• **DIRECTIONS**
All the data should be transcribed exactly, with every line kept.

(PROVIDED RECORDS begins)

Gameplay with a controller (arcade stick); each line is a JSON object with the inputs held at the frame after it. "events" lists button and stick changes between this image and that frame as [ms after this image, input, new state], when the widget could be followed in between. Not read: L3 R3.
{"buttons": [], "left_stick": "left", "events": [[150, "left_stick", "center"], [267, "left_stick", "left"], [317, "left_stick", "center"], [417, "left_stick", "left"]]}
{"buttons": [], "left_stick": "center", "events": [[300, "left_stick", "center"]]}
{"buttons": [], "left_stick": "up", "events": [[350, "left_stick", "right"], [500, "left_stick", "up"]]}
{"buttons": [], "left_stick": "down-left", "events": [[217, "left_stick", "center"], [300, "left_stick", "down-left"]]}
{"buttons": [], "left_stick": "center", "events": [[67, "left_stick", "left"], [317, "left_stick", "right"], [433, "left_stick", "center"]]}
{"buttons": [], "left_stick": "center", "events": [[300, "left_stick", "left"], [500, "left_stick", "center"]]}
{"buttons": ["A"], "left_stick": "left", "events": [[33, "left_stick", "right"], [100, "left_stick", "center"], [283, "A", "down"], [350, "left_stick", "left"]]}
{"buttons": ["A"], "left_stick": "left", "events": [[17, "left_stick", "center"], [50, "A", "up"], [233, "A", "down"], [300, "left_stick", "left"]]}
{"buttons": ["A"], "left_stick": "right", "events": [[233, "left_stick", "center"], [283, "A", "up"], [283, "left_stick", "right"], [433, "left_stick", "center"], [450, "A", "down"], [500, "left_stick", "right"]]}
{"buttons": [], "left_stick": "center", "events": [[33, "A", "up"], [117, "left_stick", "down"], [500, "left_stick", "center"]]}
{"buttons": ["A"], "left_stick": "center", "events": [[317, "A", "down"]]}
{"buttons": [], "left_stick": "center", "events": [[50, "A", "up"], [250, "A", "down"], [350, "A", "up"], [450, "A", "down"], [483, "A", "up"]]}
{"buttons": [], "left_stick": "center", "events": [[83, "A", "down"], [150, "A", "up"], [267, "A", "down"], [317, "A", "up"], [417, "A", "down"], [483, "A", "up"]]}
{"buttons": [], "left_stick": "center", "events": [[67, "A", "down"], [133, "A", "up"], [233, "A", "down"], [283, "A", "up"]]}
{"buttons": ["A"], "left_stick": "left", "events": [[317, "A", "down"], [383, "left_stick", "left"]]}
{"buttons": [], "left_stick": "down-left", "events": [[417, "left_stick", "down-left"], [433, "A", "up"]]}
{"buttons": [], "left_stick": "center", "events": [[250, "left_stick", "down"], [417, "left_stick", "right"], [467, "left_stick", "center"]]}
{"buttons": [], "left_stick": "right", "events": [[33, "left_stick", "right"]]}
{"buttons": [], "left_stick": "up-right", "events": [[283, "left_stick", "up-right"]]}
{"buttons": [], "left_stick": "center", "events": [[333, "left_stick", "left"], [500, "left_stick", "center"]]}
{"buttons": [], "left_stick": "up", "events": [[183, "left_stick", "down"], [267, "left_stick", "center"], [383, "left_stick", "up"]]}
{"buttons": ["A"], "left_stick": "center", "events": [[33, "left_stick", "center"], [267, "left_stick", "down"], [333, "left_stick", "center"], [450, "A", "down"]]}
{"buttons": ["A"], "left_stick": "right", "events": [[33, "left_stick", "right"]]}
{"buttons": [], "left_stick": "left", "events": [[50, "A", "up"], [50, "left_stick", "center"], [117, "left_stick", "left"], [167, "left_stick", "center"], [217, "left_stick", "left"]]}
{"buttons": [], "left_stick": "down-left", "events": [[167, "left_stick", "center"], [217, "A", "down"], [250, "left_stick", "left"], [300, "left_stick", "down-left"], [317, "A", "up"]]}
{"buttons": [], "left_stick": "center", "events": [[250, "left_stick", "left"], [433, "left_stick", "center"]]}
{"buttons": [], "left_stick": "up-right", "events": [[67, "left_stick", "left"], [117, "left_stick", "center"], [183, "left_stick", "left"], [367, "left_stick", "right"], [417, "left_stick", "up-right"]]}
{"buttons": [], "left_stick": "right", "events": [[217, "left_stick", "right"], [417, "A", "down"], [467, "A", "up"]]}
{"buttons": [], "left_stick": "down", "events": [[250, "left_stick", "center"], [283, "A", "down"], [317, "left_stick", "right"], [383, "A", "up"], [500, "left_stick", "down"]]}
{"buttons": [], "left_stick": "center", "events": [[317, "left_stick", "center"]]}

(PROVIDED RECORDS ends)

• **TASK ANSWER**
Gameplay with a controller (arcade stick); each line is a JSON object with the inputs held at the frame after it. "events" lists button and stick changes between this image and that frame as [ms after this image, input, new state], when the widget could be followed in between. Not read: L3 R3.
{"buttons": [], "left_stick": "left", "events": [[150, "left_stick", "center"], [267, "left_stick", "left"], [317, "left_stick", "center"], [417, "left_stick", "left"]]}
{"buttons": [], "left_stick": "center", "events": [[300, "left_stick", "center"]]}
{"buttons": [], "left_stick": "up", "events": [[350, "left_stick", "right"], [500, "left_stick", "up"]]}
{"buttons": [], "left_stick": "down-left", "events": [[217, "left_stick", "center"], [300, "left_stick", "down-left"]]}
{"buttons": [], "left_stick": "center", "events": [[67, "left_stick", "left"], [317, "left_stick", "right"], [433, "left_stick", "center"]]}
{"buttons": [], "left_stick": "center", "events": [[300, "left_stick", "left"], [500, "left_stick", "center"]]}
{"buttons": ["A"], "left_stick": "left", "events": [[33, "left_stick", "right"], [100, "left_stick", "center"], [283, "A", "down"], [350, "left_stick", "left"]]}
{"buttons": ["A"], "left_stick": "left", "events": [[17, "left_stick", "center"], [50, "A", "up"], [233, "A", "down"], [300, "left_stick", "left"]]}
{"buttons": ["A"], "left_stick": "right", "events": [[233, "left_stick", "center"], [283, "A", "up"], [283, "left_stick", "right"], [433, "left_stick", "center"], [450, "A", "down"], [500, "left_stick", "right"]]}
{"buttons": [], "left_stick": "center", "events": [[33, "A", "up"], [117, "left_stick", "down"], [500, "left_stick", "center"]]}
{"buttons": ["A"], "left_stick": "center", "events": [[317, "A", "down"]]}
{"buttons": [], "left_stick": "center", "events": [[50, "A", "up"], [250, "A", "down"], [350, "A", "up"], [450, "A", "down"], [483, "A", "up"]]}
{"buttons": [], "left_stick": "center", "events": [[83, "A", "down"], [150, "A", "up"], [267, "A", "down"], [317, "A", "up"], [417, "A", "down"], [483, "A", "up"]]}
{"buttons": [], "left_stick": "center", "events": [[67, "A", "down"], [133, "A", "up"], [233, "A", "down"], [283, "A", "up"]]}
{"buttons": ["A"], "left_stick": "left", "events": [[317, "A", "down"], [383, "left_stick", "left"]]}
{"buttons": [], "left_stick": "down-left", "events": [[417, "left_stick", "down-left"], [433, "A", "up"]]}
{"buttons": [], "left_stick": "center", "events": [[250, "left_stick", "down"], [417, "left_stick", "right"], [467, "left_stick", "center"]]}
{"buttons": [], "left_stick": "right", "events": [[33, "left_stick", "right"]]}
{"buttons": [], "left_stick": "up-right", "events": [[283, "left_stick", "up-right"]]}
{"buttons": [], "left_stick": "center", "events": [[333, "left_stick", "left"], [500, "left_stick", "center"]]}
{"buttons": [], "left_stick": "up", "events": [[183, "left_stick", "down"], [267, "left_stick", "center"], [383, "left_stick", "up"]]}
{"buttons": ["A"], "left_stick": "center", "events": [[33, "left_stick", "center"], [267, "left_stick", "down"], [333, "left_stick", "center"], [450, "A", "down"]]}
{"buttons": ["A"], "left_stick": "right", "events": [[33, "left_stick", "right"]]}
{"buttons": [], "left_stick": "left", "events": [[50, "A", "up"], [50, "left_stick", "center"], [117, "left_stick", "left"], [167, "left_stick", "center"], [217, "left_stick", "left"]]}
{"buttons": [], "left_stick": "down-left", "events": [[167, "left_stick", "center"], [217, "A", "down"], [250, "left_stick", "left"], [300, "left_stick", "down-left"], [317, "A", "up"]]}
{"buttons": [], "left_stick": "center", "events": [[250, "left_stick", "left"], [433, "left_stick", "center"]]}
{"buttons": [], "left_stick": "up-right", "events": [[67, "left_stick", "left"], [117, "left_stick", "center"], [183, "left_stick", "left"], [367, "left_stick", "right"], [417, "left_stick", "up-right"]]}
{"buttons": [], "left_stick": "right", "events": [[217, "left_stick", "right"], [417, "A", "down"], [467, "A", "up"]]}
{"buttons": [], "left_stick": "down", "events": [[250, "left_stick", "center"], [283, "A", "down"], [317, "left_stick", "right"], [383, "A", "up"], [500, "left_stick", "down"]]}
{"buttons": [], "left_stick": "center", "events": [[317, "left_stick", "center"]]}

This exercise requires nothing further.